EXERCISE BRIEF - Would you return each entry exactly as written, omitting any pictures?

RECORDS FOR THIS TASK -
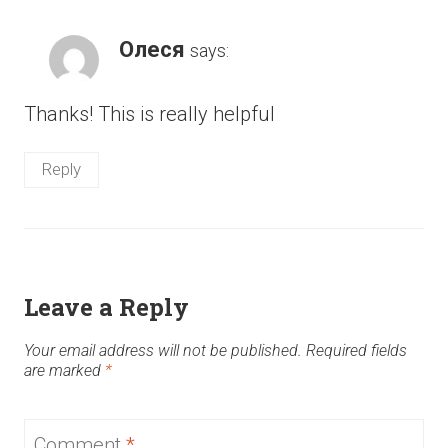
Олеся
says:
Thanks! This is really helpful
Reply
Leave a Reply
Your email address will not be published.
Required fields
are marked
*
Comment
*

FINISHED TASK -
Олеся
says:
Thanks! This is really helpful
Reply
Leave a Reply
Your email address will not be published.
Required fields
are marked
*
Comment
*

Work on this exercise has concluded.